Your answer must be every line of the data that holds the string "están".

[Data extracts]:
___
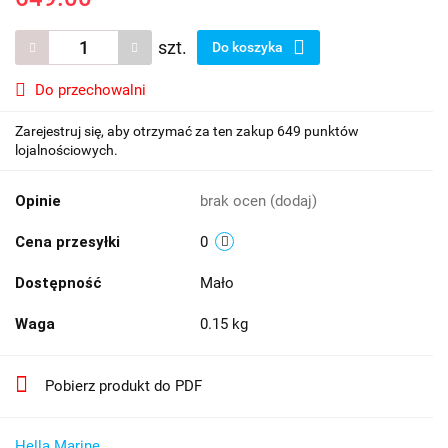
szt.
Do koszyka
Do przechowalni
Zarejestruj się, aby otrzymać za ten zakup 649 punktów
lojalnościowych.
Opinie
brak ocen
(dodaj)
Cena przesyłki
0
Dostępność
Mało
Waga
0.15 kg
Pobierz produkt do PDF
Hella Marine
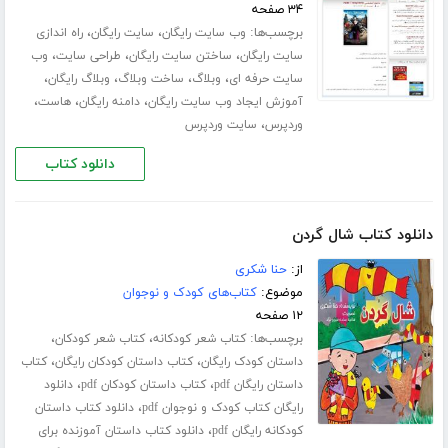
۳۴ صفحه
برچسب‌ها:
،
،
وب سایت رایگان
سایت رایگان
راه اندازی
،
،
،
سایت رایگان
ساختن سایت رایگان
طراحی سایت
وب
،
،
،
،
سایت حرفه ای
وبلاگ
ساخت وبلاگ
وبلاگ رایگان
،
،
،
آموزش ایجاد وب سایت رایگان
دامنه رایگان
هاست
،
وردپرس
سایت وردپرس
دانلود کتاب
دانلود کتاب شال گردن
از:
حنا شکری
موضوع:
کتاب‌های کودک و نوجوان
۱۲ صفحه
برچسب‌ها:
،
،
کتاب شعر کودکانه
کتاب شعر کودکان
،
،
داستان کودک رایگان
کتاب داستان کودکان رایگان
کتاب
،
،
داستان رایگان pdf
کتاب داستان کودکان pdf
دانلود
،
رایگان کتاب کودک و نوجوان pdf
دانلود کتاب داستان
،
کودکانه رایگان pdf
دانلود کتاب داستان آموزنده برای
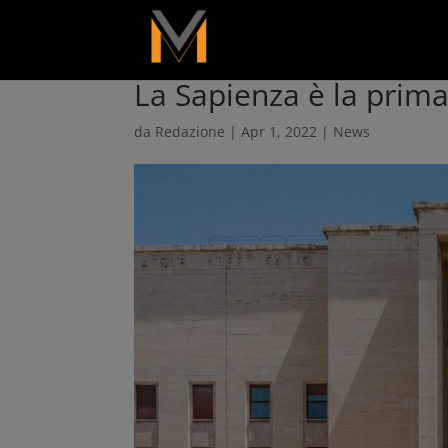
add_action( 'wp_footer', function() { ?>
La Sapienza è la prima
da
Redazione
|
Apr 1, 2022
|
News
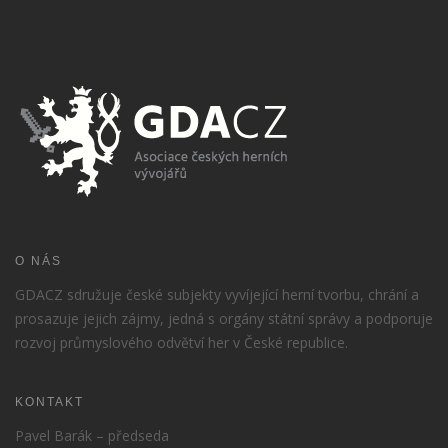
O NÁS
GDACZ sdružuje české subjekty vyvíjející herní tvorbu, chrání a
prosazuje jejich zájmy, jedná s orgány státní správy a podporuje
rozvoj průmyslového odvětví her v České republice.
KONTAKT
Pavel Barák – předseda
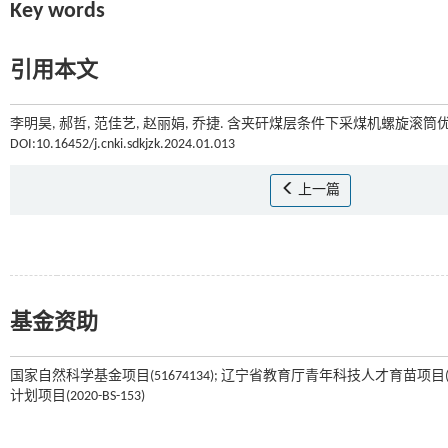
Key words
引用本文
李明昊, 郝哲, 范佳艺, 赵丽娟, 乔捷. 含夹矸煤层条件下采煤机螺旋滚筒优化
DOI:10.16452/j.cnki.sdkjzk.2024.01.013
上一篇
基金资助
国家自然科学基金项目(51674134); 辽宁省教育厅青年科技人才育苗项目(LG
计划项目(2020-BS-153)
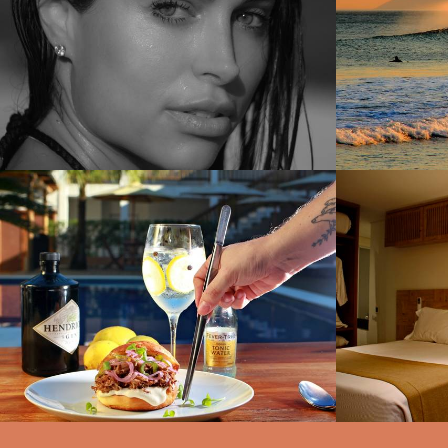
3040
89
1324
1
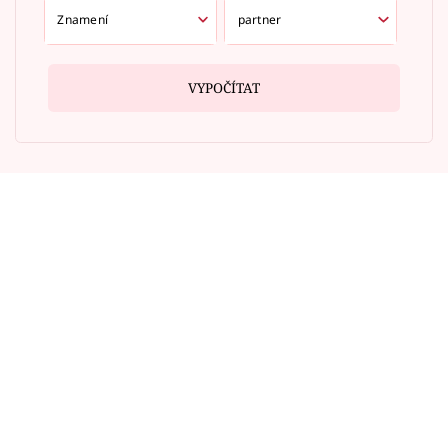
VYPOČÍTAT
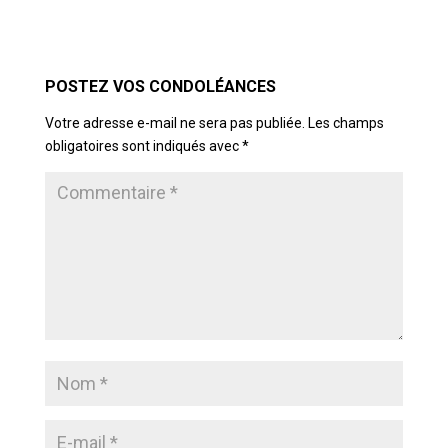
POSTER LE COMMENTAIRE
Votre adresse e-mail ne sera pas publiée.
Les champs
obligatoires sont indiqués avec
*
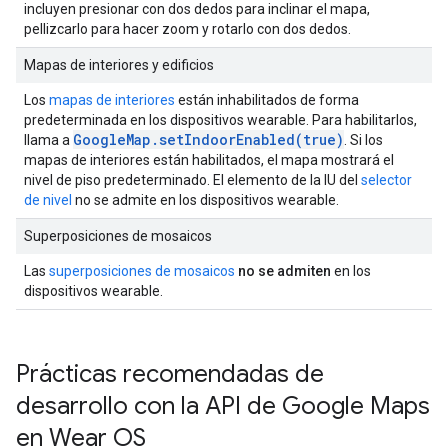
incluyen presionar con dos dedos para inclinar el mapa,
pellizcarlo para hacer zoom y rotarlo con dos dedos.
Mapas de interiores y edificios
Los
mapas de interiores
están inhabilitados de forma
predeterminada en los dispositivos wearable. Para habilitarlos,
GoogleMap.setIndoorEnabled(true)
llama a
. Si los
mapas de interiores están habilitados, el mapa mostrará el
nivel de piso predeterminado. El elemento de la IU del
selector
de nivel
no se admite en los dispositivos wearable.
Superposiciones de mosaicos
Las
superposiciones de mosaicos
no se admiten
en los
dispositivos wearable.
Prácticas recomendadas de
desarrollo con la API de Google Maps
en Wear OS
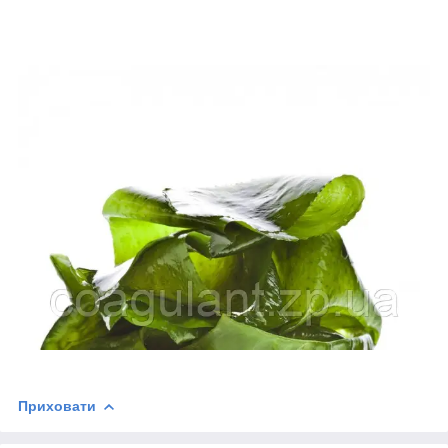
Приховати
___
[Answer space]:
están inhabilitados de forma
mapas de interiores están habilitados, el mapa mostrará el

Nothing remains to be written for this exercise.